Swap "difference" for "gap" in the stretch from the line containing "What is the" through the end of the data. Change nothing else, and give back only those lines.

###

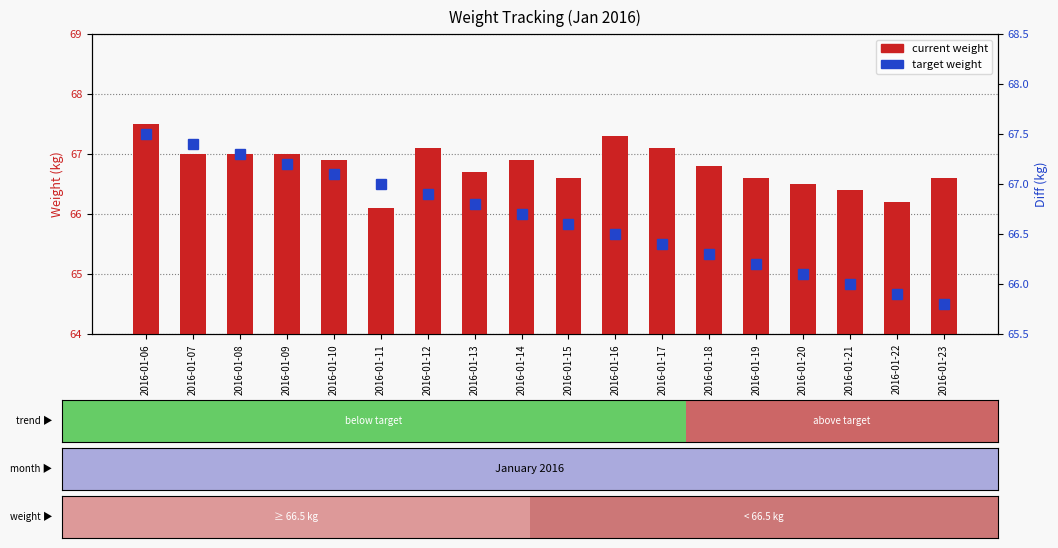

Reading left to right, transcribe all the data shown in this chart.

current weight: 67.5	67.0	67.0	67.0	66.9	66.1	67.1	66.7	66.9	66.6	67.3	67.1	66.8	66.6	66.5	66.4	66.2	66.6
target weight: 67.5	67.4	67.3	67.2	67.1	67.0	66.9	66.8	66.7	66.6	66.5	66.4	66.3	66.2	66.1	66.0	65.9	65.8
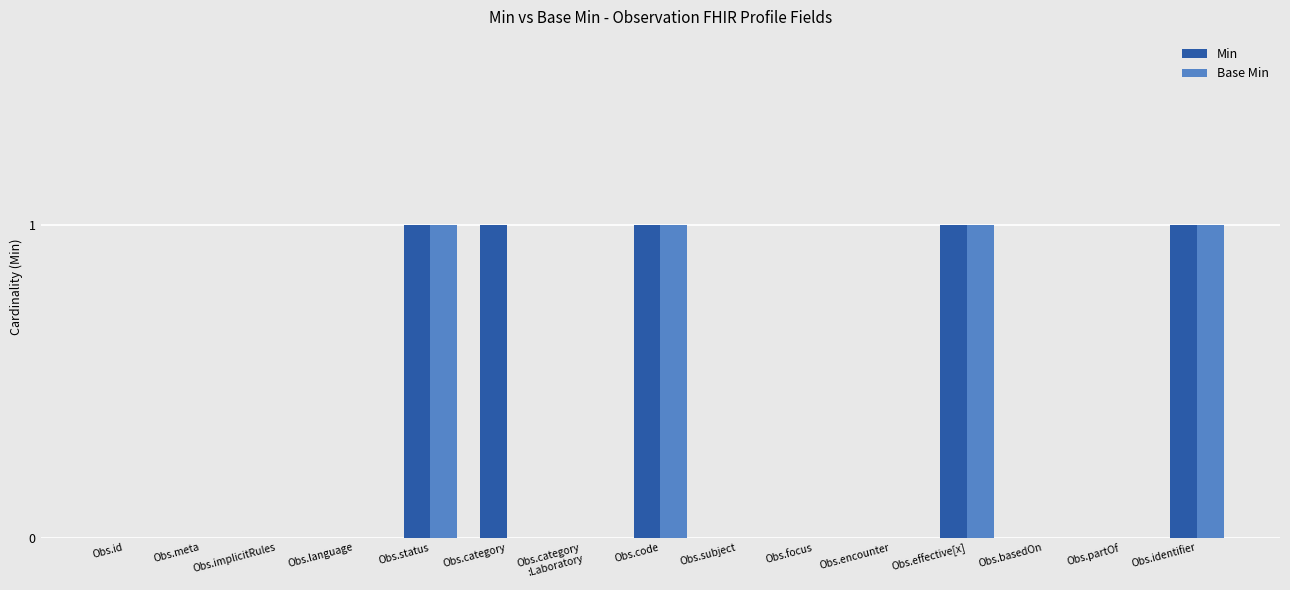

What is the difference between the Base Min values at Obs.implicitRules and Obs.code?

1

###

**Result for this task:**
What is the gap between the Base Min values at Obs.implicitRules and Obs.code?

1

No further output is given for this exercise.